Would you please repeat exactly the entries below, starting at the line with "Noted. Looks left: 4." and ending at the line with "Image 1: Row", and nothing outside that range? Leave out the pictures.

Start of Block

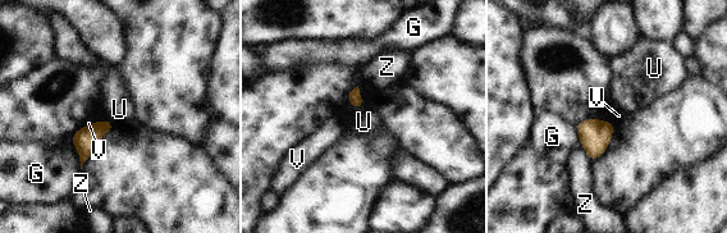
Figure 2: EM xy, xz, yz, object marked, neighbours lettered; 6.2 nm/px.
longest_contact=G:220nm act=pass each=G:other,U:other,V:other,Z:other border=2:(362, 106), (355, 110) found='no lettered piece goes on from it'

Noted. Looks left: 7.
why='tapers out' act=look view=em slice=xz step=8 show=tint at=(1254, 568, 1212)

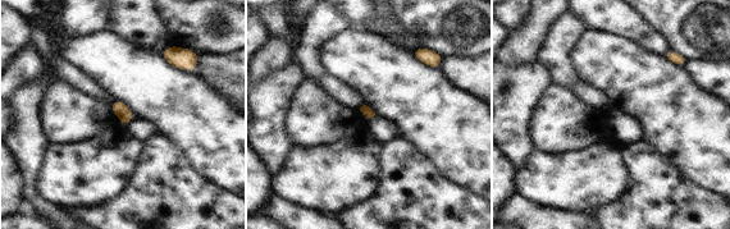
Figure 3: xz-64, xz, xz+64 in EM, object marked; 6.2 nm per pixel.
why='what lies round it' act=look view=em slice=xz step=8 show=letters at=same

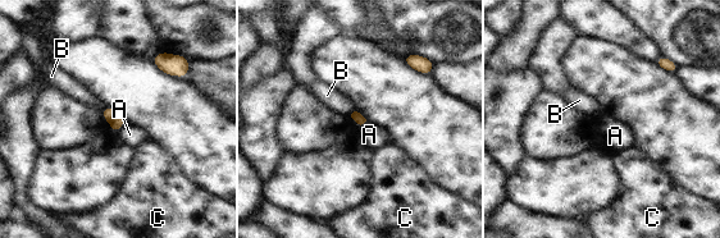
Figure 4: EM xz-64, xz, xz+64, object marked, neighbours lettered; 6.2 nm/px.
act=pass each=A:other,B:other,C:other border=4:(124, 123), (114, 133) found='none of them fits'

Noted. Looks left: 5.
why='tapers out' act=look view=em slice=planes show=letters at=(1346, 640, 1182)

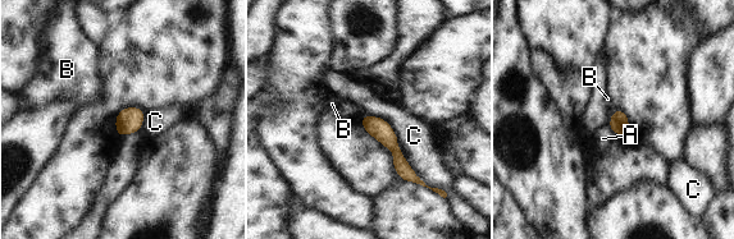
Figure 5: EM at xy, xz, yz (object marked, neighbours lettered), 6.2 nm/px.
act=pass each=A:other,B:other,C:other runs_along=5:(364, 119), (415, 179) found='none of them fits'

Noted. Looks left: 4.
act=done edits=none rest=unchecked

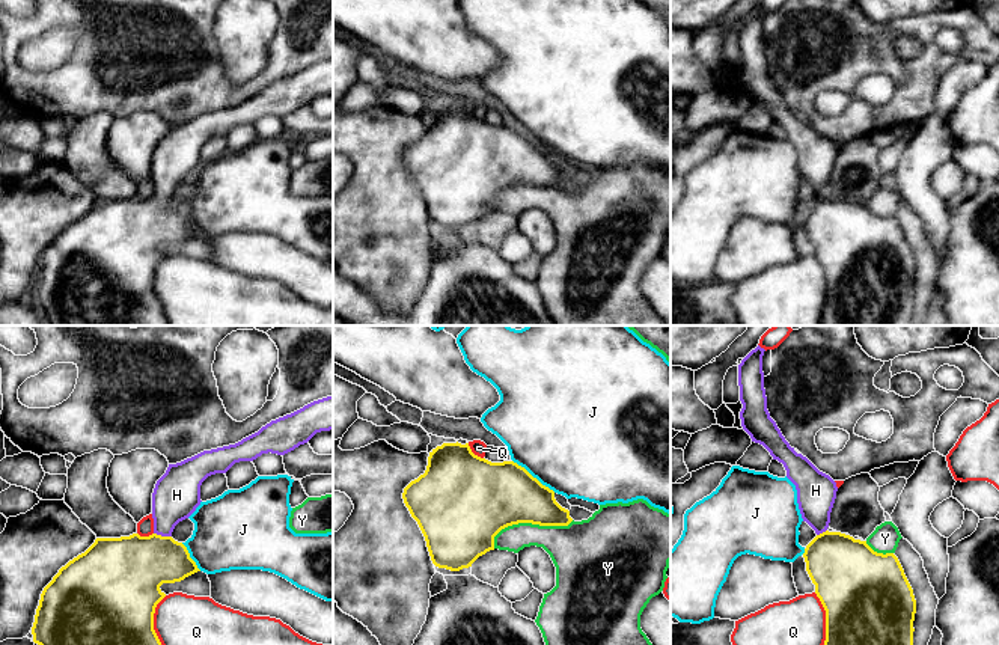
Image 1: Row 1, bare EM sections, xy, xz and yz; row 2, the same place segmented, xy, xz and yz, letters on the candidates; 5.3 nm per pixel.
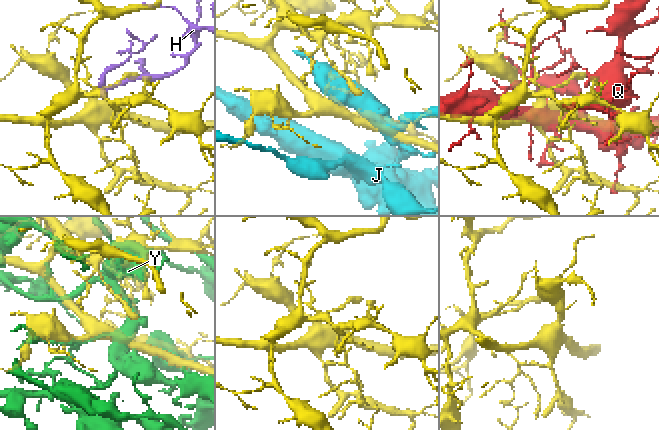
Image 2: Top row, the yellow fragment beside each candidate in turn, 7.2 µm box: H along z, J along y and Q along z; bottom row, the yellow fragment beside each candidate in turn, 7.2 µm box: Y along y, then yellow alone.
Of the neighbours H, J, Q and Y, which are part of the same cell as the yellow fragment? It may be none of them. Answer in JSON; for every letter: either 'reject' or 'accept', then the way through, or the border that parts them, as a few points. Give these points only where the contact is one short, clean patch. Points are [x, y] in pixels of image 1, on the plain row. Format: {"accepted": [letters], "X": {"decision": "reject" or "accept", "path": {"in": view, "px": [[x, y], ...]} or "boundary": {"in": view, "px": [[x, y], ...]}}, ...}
{"accepted": ["H"], "H": {"decision": "accept", "path": {"in": "xy", "px": [[130, 232], [163, 199], [166, 175], [177, 157]]}}, "J": {"decision": "reject"}, "Q": {"decision": "reject"}, "Y": {"decision": "reject"}}

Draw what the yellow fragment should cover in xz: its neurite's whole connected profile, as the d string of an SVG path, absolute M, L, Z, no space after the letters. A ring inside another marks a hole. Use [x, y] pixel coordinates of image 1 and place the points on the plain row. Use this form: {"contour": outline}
{"contour": "M458 104L443 105L429 115L425 136L404 151L402 161L425 199L432 226L451 234L469 231L479 219L494 212L494 199L508 188L518 185L568 188L573 184L570 173L556 164L554 154L524 130L514 124L491 125L475 118L469 105Z"}

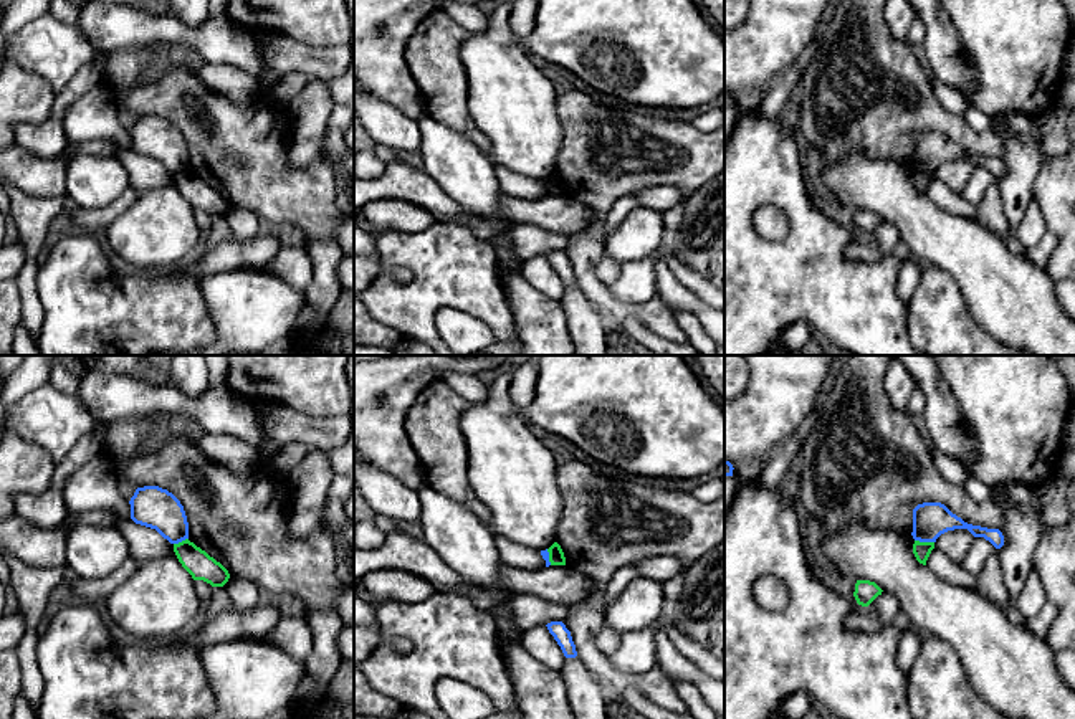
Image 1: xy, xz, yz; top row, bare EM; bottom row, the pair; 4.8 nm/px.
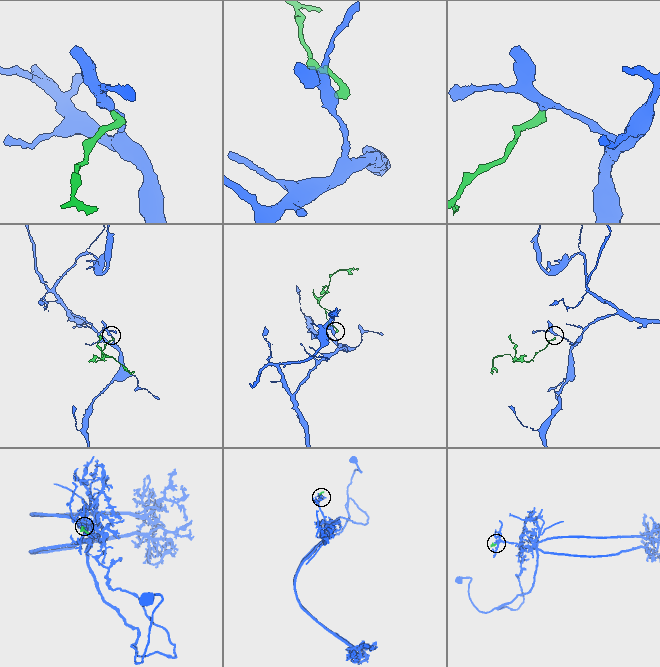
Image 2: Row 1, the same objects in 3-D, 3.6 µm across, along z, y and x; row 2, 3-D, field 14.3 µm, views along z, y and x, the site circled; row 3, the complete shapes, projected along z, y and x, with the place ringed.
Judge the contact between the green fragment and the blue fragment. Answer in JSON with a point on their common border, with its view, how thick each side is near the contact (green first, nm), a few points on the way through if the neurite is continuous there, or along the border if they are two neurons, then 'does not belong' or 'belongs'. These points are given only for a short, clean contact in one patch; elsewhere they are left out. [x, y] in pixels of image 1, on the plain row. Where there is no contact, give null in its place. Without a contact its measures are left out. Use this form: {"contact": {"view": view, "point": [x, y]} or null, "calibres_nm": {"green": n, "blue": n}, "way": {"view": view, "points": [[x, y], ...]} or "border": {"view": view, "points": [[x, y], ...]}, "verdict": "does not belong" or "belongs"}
{"contact": {"view": "yz", "point": [925, 172]}, "calibres_nm": {"green": 90, "blue": 180}, "border": {"view": "yz", "points": [[915, 169], [933, 172]]}, "verdict": "does not belong"}

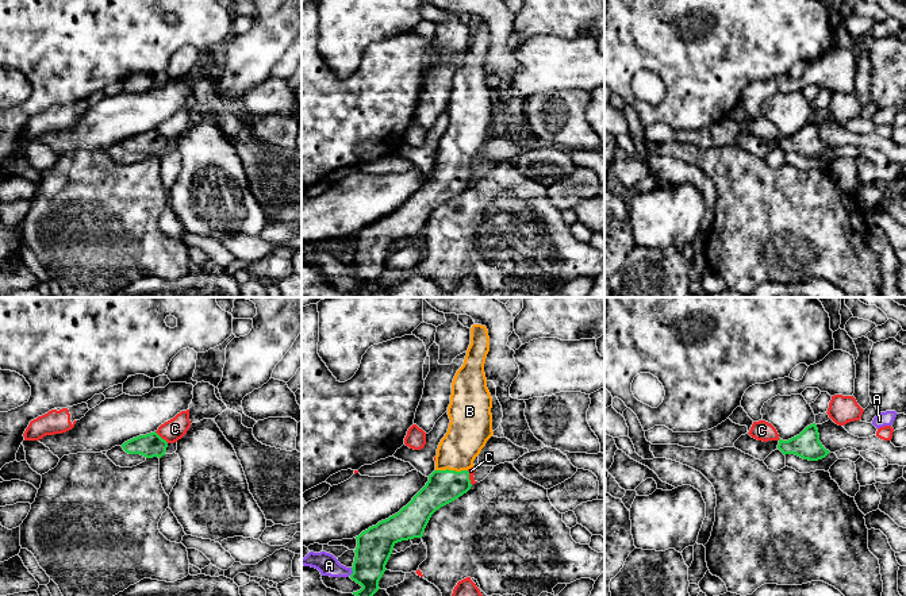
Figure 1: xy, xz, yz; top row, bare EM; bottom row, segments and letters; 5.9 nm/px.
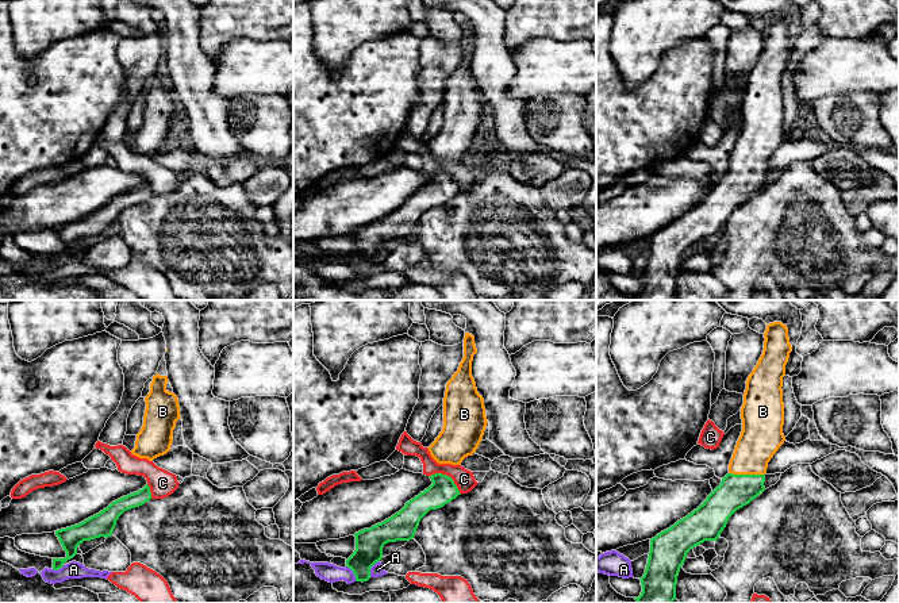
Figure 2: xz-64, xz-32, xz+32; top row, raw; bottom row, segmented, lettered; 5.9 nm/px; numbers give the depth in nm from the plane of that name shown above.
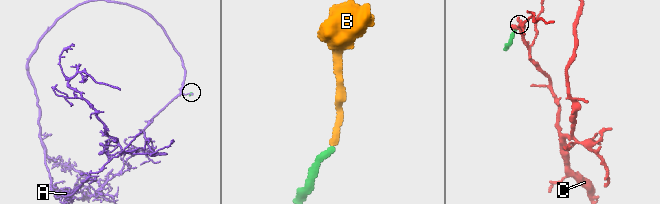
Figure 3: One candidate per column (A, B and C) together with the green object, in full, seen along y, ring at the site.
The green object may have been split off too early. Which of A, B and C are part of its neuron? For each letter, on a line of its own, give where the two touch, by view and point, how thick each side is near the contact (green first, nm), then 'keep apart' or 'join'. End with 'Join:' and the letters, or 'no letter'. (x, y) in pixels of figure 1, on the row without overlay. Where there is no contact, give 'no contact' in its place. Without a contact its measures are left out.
A: contact xz (353, 269); calibres 220 and 120 nm; keep apart
B: contact xz (452, 168); calibres 200 and 240 nm; join
C: contact xy (160, 134); calibres 140 and 130 nm; keep apart
Join: B

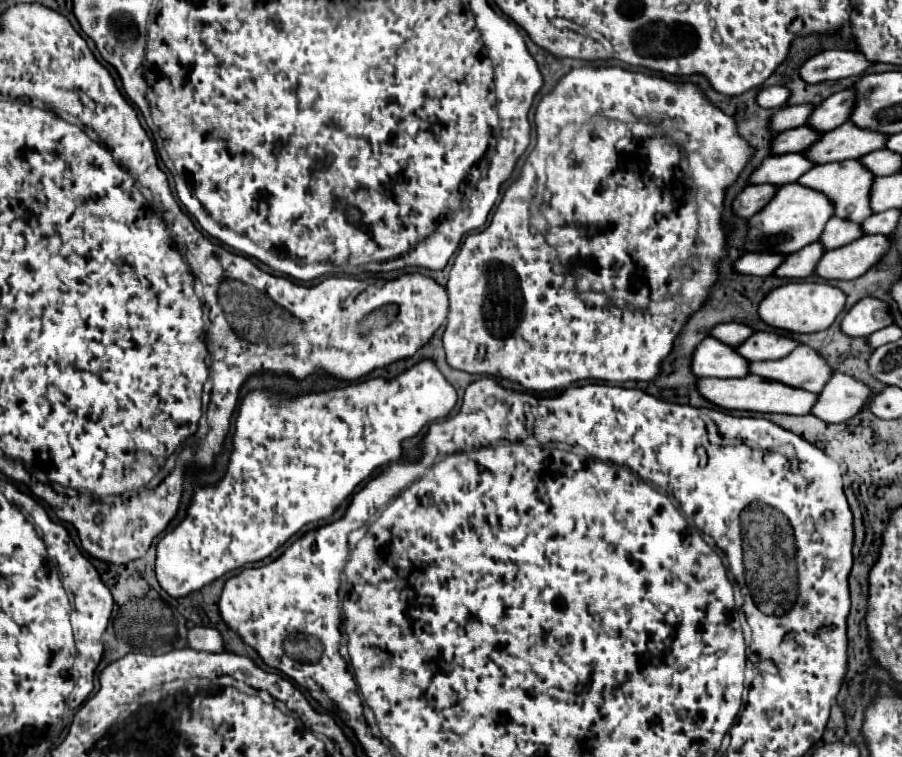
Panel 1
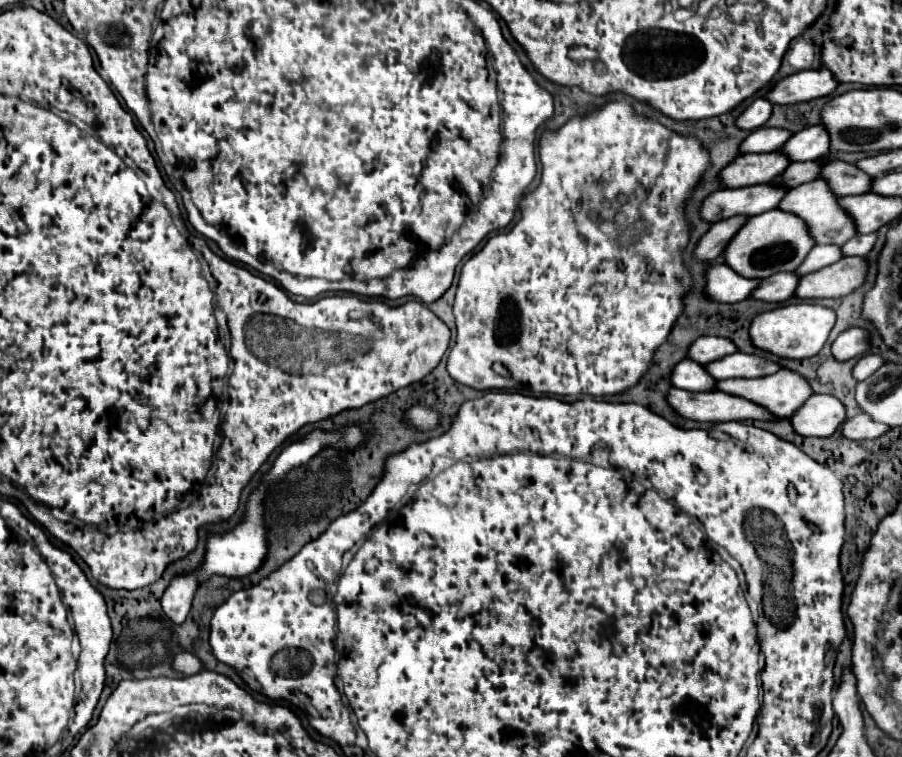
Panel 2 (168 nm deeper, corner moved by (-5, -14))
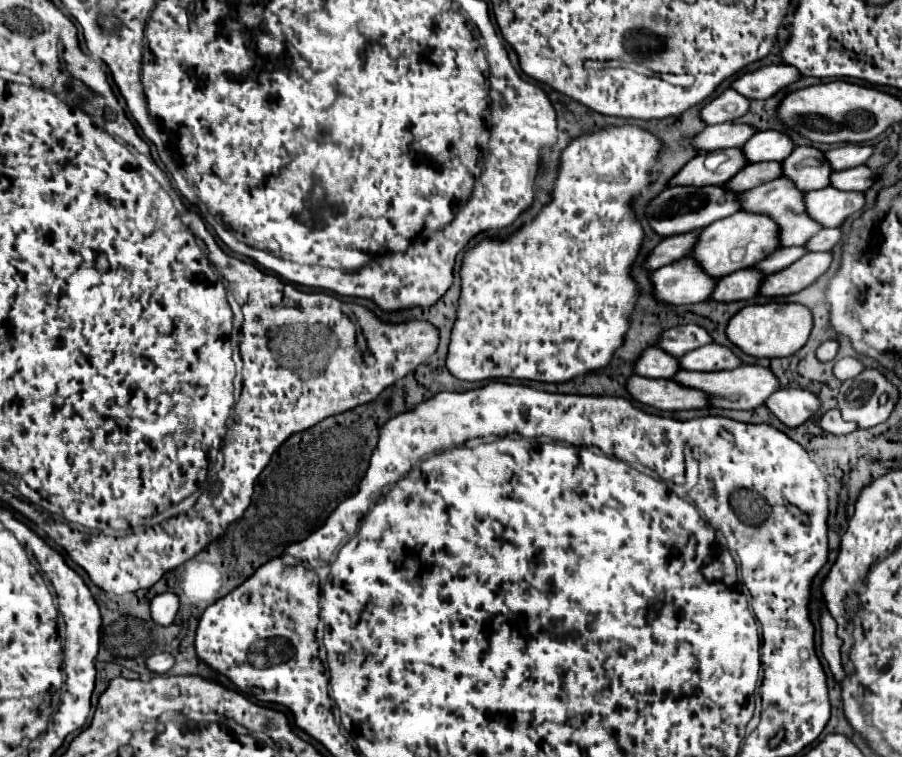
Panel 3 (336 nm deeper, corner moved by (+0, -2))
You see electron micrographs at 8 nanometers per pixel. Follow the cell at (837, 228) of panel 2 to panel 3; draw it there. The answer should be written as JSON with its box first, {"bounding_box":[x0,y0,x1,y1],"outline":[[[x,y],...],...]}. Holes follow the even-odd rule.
{"bounding_box":[742,178,822,248],"outline":[[[776,178],[776,180],[770,180],[770,182],[758,186],[758,188],[742,192],[742,210],[770,216],[778,224],[778,238],[780,238],[782,248],[804,246],[810,240],[810,236],[816,234],[822,226],[816,224],[814,220],[810,220],[810,216],[806,214],[802,196],[804,196],[804,192],[800,192],[790,180]]]}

End of Block

EXERCISE RESULT =
Noted. Looks left: 4.
act=done edits=none rest=unchecked

Image 1: Row 1, bare EM sections, xy, xz and yz; row 2, the same place segmented, xy, xz and yz, letters on the candidates; 5.3 nm per pixel.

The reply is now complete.